Es kommt vor, dass ich ab und zu aufwache, bewusst werde, merke, dass ich von Dingen und Leuten umgeben bin, und wenn ich sehr aufmerksam den Himmel oder auch die Wand oder auch den Boden oder auch diese Hand betrachte, die schreibt oder nicht schreibt, da kommt es vor, dass ich den Eindruck habe, ich sähe all das zum ersten Mal. Dann frage ich mich oder frage, als sei es das erste Mal: 'Was ist das?' Ich sehe mich um und frage: 'Was sind all diese Dinge? Wo bin ich? Wer bin ich? Was ist diese Frage?' In solchem Moment überflutet ein plötzliches Licht, ein starkes, blendendes Licht alles, lässt die Schatten unserer Sorgen, alle Schatten überhaupt verschwinden, das heißt alle Mauern, die bewirken, dass wir uns Grenzen, Unterscheidungen, Trennungen, Bedeutungen vorstellen und ausdenken. Es gelingt mir dann nicht einmal mehr, mir zum Beispiel die Frage zu stellen: Was ist die Gesellschaft? Oder auch irgendeine andere Frage, weil ich nicht über die erste, fundamentale Frage hinwegkomme, über das blendende, glühende Licht, das aus der Frage geboren ist, ein so starkes Licht, dass es alles umfasst, verbrennt, dass es, möchte man sagen, alle Dinge auflöst. Nur eine irrsinnige Liebe, ohne Objekt, kann dem blendenden Licht der Frage standhalten, und diese irrsinnige Liebe verwandelt sich, wächst, wird zu einer grundlosen Euphorie und scheint das Weltall in Flammen zu setzen." (Journal en miettes 1967).
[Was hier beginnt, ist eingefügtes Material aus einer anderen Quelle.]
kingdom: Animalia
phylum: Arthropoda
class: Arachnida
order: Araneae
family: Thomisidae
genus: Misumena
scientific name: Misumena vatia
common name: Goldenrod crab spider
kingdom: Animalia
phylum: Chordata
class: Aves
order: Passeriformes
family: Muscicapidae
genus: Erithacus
   Genau diese fundamentalen Fragen (mit der Erfahrung von grundloser Euphorie, doch ohne das Erlebnis dieses brennenden, glühenden Lichts) haben mich letzthin auf langen und meist ereignislosen Busreisen durch den Nordosten Brasiliens intensiv beschäftigt (auch, weil das Licht in den Hotels zum Lesen, das mir nicht zuletzt Halt gibt, nicht geeignet war, ich mich also nicht von dem, was einfach nur ist, ablenken konnte): Wer sich darauf einlässt, "alle Mauern, die bewirken, dass wir uns Grenzen, Unterscheidungen, Trennungen, Bedeutungen vorstellen und ausdenken" für einmal wegzulassen, macht in der Tat Erfahrungen, die einen Fragen wie "Was ist die Gesellschaft?" vollkommen absurd vorkommen lassen. Oder eben ganz einfach: "Es ist sehr einfach. Die Welt muss von denen regiert werden, die es interessiert, sie zu regieren. Wer verdient es, die Welt zu regieren? Diejenigen, die es interessiert, diejenigen, die sich damit beschäftigen wollen. Mich interessiert es nicht." (Présent Passé Passé Présent’, 1968).

Seit Jahren beschäftigt mich, wie die Medien unser aller Wirklichkeit im Namen derer, die das Sagen haben, herstellen. Nicht bewusst war mir dabei lange Zeit, dass all das, was ich dabei erkannte, ich schon vor vielen, vielen Jahren gedacht habe und dass seither kaum eine wesentlich neue Erkenntnis hinzugekommen ist. Wie Ionesco habe ich mein Leben lang dieselben Probleme (und auch immer dieselben Fragen und dieselben Erkenntnisse) gehabt:

"Wie könnte unwahr sein, was in den Zeitungen steht? Es ist fürchterlich zu wissen, dass alles von einer kleinen herrschenden Gruppe bestimmt wird, dass alles, was in den Zeitungen steht, bewusst gelenkt, dann unbewusst von anderen übernommen wird, und dass der Masse das Gift als Nahrung dargeboten wird" ('Présent Passé Passé Présent', 1968).

   Kurz vor seinem Tod gab Ionesco dem deutschen Fernsehen ein Interview: Das Leiden sei ihm ins Gesicht geschrieben, sagte der Moderator der Sendung (der sich offenbar für außergewöhnlich einfühlsam hielt) einmal. Ob er nie an Selbstmord gedacht habe? Ionesco blickte direkt in die Kamera und erwiderte, was er jetzt sage, sei natürlich "strictement entre nous", doch er sei sicher (er schaute gen Himmel), dass solches "ne l‘aurait pas plu au Seigneur."